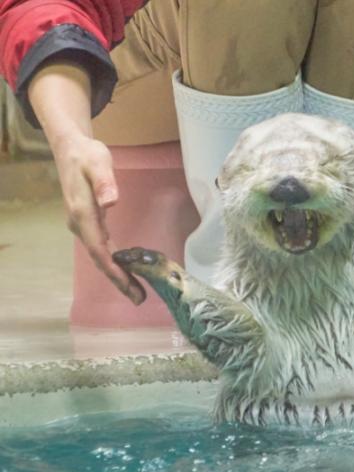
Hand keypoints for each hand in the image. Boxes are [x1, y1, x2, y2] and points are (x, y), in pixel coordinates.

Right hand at [54, 134, 145, 304]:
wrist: (70, 148)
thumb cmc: (87, 155)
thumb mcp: (98, 164)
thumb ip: (105, 183)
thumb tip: (111, 202)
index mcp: (83, 215)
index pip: (100, 250)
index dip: (115, 271)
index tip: (130, 286)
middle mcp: (80, 224)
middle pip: (100, 259)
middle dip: (119, 280)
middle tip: (140, 299)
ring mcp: (83, 225)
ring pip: (101, 256)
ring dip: (118, 275)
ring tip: (137, 292)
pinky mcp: (88, 222)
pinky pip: (102, 248)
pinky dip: (115, 262)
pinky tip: (127, 270)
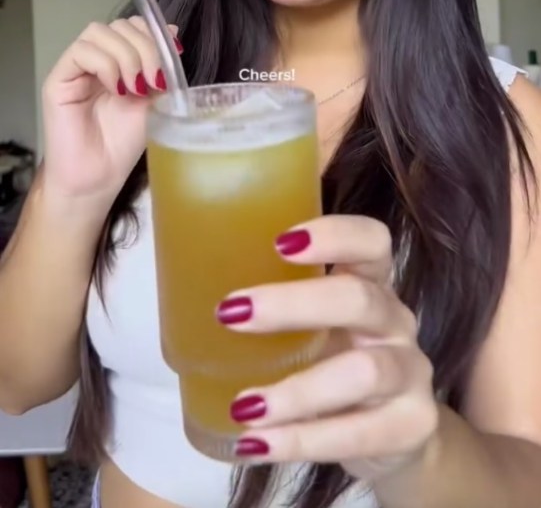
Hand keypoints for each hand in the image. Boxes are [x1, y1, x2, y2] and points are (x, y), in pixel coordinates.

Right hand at [41, 17, 181, 201]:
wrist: (99, 176)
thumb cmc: (123, 143)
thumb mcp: (155, 99)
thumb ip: (161, 67)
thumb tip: (173, 30)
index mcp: (120, 61)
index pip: (133, 25)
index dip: (153, 34)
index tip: (172, 57)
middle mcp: (97, 59)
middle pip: (119, 25)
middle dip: (145, 47)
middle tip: (154, 80)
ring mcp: (77, 67)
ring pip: (99, 32)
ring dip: (126, 55)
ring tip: (135, 88)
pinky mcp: (59, 79)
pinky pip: (81, 52)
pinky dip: (105, 64)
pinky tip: (116, 88)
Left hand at [218, 216, 438, 483]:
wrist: (396, 433)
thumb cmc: (336, 359)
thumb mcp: (316, 322)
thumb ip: (279, 295)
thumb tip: (193, 266)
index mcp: (371, 281)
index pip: (371, 240)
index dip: (334, 234)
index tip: (280, 241)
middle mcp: (395, 320)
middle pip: (360, 298)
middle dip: (294, 304)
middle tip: (231, 312)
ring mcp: (409, 372)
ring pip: (364, 372)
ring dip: (298, 390)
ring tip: (245, 405)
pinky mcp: (410, 426)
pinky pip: (356, 434)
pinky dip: (301, 440)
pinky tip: (257, 445)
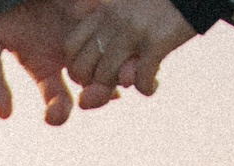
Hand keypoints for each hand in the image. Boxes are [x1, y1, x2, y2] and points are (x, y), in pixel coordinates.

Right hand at [0, 0, 121, 125]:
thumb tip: (4, 116)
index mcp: (43, 68)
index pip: (58, 101)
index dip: (59, 112)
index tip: (54, 113)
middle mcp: (67, 55)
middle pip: (88, 87)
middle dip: (96, 97)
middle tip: (97, 97)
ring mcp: (82, 33)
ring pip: (106, 62)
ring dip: (116, 73)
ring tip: (121, 77)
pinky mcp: (91, 9)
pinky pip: (108, 29)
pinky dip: (116, 41)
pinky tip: (117, 48)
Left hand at [66, 0, 197, 95]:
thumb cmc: (162, 1)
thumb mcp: (127, 4)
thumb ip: (108, 19)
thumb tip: (103, 60)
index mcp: (103, 9)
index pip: (71, 46)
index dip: (78, 67)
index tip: (95, 73)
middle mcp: (112, 19)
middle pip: (83, 67)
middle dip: (94, 83)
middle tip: (112, 84)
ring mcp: (132, 30)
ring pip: (106, 76)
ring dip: (119, 87)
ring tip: (135, 81)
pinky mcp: (155, 41)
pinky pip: (139, 79)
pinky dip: (145, 88)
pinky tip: (153, 85)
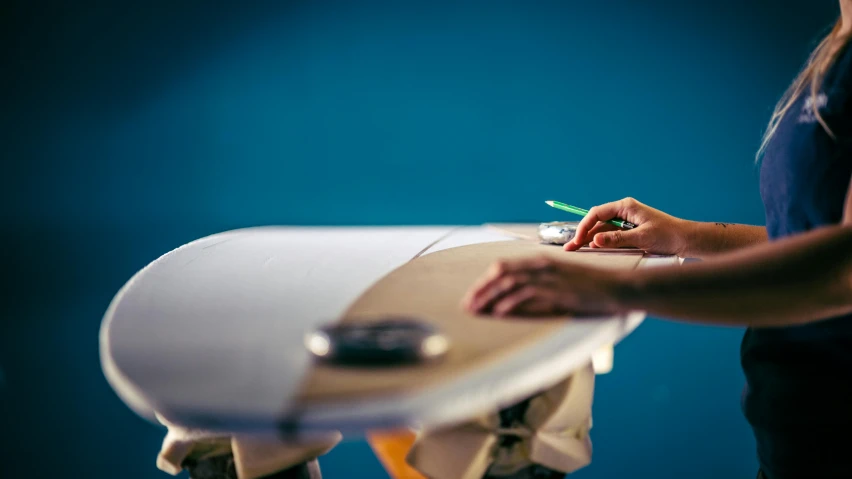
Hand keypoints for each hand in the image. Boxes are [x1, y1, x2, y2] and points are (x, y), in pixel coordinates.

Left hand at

--*--

_PROBLEM TO WORK ON_. Omit the pictures, and please restate word for word the lines running from the line with "ring pip: (106, 62)" to the end of the entries.

_RESULT_.
ring pip: (106, 62)
ring dip: (116, 73)
ring tip: (121, 77)
pinky mcp: (91, 9)
pinky pip: (108, 29)
pinky dip: (116, 41)
pinky tip: (117, 48)
Left hand at [66, 0, 197, 95]:
thumb cmc: (162, 1)
thumb mcp: (127, 4)
thumb ip: (108, 19)
thumb tip: (103, 60)
index mcp: (103, 9)
index pip: (71, 46)
index dip: (78, 67)
index tip: (95, 73)
middle mcp: (112, 19)
middle pip: (83, 67)
middle dip: (94, 83)
middle tip: (112, 84)
ring mcp: (132, 30)
ring pip: (106, 76)
ring dip: (119, 87)
ring tip: (135, 81)
pinky mcp: (155, 41)
pinky pip: (139, 79)
pinky dip: (145, 88)
pinky tip: (153, 85)
Hand keypoints for each hand in the image. Boxes are [x1, y1, x2, y2] and points are (x, y), in pixel coordinates.

Left hand at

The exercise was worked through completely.